December 1965 in NYC

Released

as PR7473 in 1966

Track listing

Side A:
Making Tracks
Movin’ On
Good & Groovy
Get It Together
Big Fat Lady
Side B:
A Tear In My Heart
Eagle Jaws
I’m All Packed
The Regulars


It uses two differing line-ups and as a consequence lacks a unified atmosphere. It has to be said, however, that both groups deliver two solid ‘mini-albums’. The organ combo of side A concentrates on the blues, expertly so, and avoids dead end streets by adding some delicate touches to the compositions. Making Tracks, for example, makes use of a chromatic descent in the eleventh and twelfth bar, creating a welcome tension. There’s rhythmic variation as well, as the funky blues beat of Movin’ On and the break-filled theme of Good & Groovy demonstrate.

Red Holloway shows his capability to carry such tunes. He’d been sharpening his razors in Brother Jack McDuff’s group for two years and a half years prior to recording Red Soul; McDuff (and drummer Joe Dukes) really pushed sidemen such as Holloway to the groovy limit. On this occasion, the combo is not so fiery; it’s excellent, but their sound is thin. Its atmosphere is identical to Lonnie Smith’s debut album Finger Lickin’ Good, that had George Benson (who of course had also been with McDuff) aboard as well, who on Red Soul seemingly off the cuff hands out more than a handful of bluesy goodies.
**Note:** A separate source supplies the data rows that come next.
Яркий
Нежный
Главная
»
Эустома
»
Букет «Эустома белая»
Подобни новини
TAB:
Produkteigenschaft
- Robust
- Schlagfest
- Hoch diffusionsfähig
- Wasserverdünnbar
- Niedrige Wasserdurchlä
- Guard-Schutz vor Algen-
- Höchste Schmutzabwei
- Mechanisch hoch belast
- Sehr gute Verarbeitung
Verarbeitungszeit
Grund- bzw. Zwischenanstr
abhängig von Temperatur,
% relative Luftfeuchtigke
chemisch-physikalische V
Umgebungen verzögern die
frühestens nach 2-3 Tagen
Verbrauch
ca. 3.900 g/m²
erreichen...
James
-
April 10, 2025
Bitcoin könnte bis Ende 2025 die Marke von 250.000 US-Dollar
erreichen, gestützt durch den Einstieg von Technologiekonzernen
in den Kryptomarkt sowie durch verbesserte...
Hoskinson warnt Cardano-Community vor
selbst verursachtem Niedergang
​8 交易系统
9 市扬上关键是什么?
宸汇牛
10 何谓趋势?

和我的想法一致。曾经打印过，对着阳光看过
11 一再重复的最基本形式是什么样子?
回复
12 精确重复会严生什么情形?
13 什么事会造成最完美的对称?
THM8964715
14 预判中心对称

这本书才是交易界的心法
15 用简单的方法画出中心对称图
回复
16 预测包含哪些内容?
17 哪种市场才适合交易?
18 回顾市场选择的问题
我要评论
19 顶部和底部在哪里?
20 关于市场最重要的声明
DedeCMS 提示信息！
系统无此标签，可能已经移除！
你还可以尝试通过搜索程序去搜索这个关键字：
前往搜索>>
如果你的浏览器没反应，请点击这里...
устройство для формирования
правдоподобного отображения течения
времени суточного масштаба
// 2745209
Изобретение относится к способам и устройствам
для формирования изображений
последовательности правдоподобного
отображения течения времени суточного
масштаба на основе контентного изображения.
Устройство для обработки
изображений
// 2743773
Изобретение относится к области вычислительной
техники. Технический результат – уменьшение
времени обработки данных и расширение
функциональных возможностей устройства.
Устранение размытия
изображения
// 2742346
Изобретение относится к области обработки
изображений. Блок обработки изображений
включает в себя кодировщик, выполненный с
Side B is jazz of a different band and nature; only Benson remained. Its sound and style is interchangeable to that of the late fifties. That doesn’t mean it’s a disappointment. It consists of uptempo, swinging tunes driven by Holloway’s hard-edged but fluent tenor, yet it’s the lone ballad, A Tear In My Heart, that is the session’s centrepiece. Bordering on a ‘cri de coeur’ played by a man accustomed to romantic bankruptcy, Holloway’s suave yet solid tenor work is heartfelt. Holloway was around as a freshman in the late fourties and it’s heartening to hear that musicians like him transported the beauty of swing to the next decades.

Both groups on Red Soul have a nice enough rapport. In the album’s liner notes Red Holloway put across his intention of showing two sides of the Holloway coin. It created a bit of a mixed bag, but one filled with satisfying efforts.